Thu 26 Jan 17
Dr Wilkinson was one of the experts who helped Sir Ian on the show and met him in Manchester to explain how his great-great-grandfather Robert Lowes was a Victorian political activist who championed workers’ rights. Robert Lowes secured the first ever half-day holiday for clerks and warehousemen, and campaigned for others to have the same right. As a result he is sometimes described as “the forefather of the modern weekend”.
Dr Wilkinson used archive materials including newspapers of the time to outline how Robert Lowes gave up his job as a clerk to set up a publishing and printing business which also supported his campaigning work – including trying to secure a half-day holiday for ‘needle women’.
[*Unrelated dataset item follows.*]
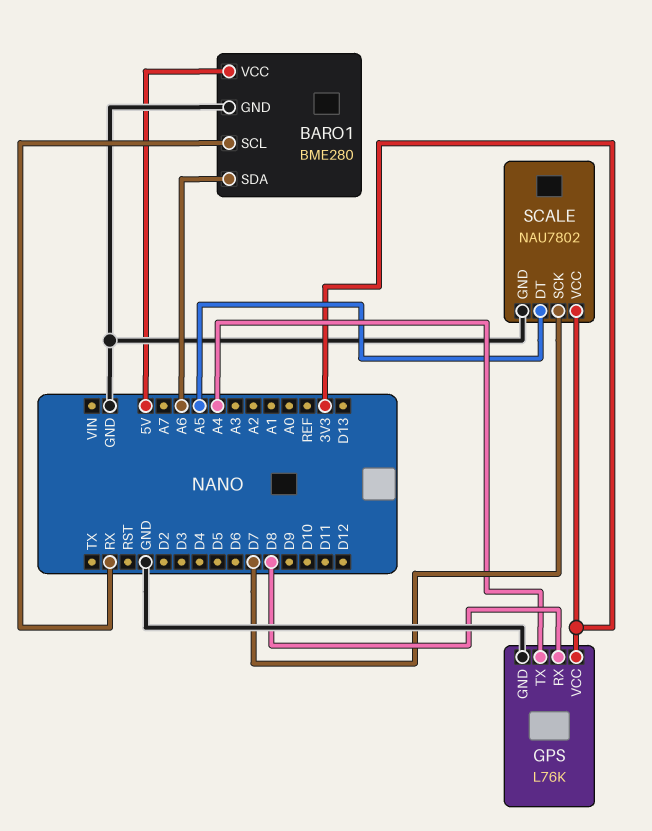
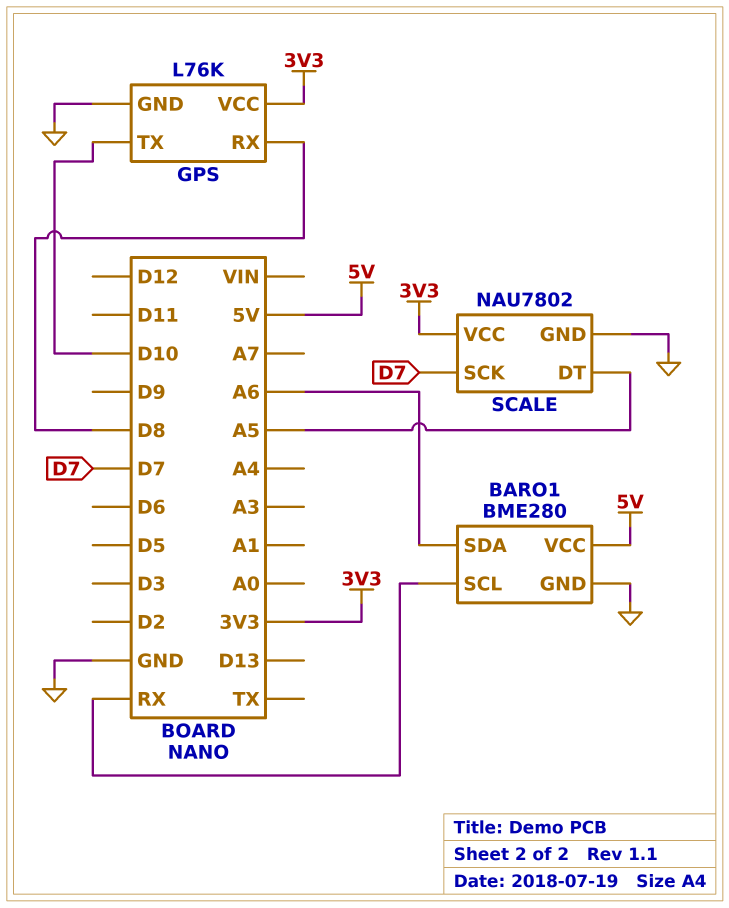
GPS pin TX: A4 -> D10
Dr Wilkinson said: “The needle women in the 1840s are amongst the most exploited and put upon workers in Britain. These girls worked in the most horrific conditions – in rooms often in the back of shops, which were poorly lit with very little ventilation.
“They are preparing all these beautiful gowns and amazing hats to be sold in the shops at the front. They are working up to 19 hours a day – even when quite young children – with nothing but a bucket in the corner for their toilet. They work every day and get paid a pittance. These are the women Robert is campaigning for.”
Dr Wilkinson explained how Robert Lowes’ successful campaign inspired similar movements across the country.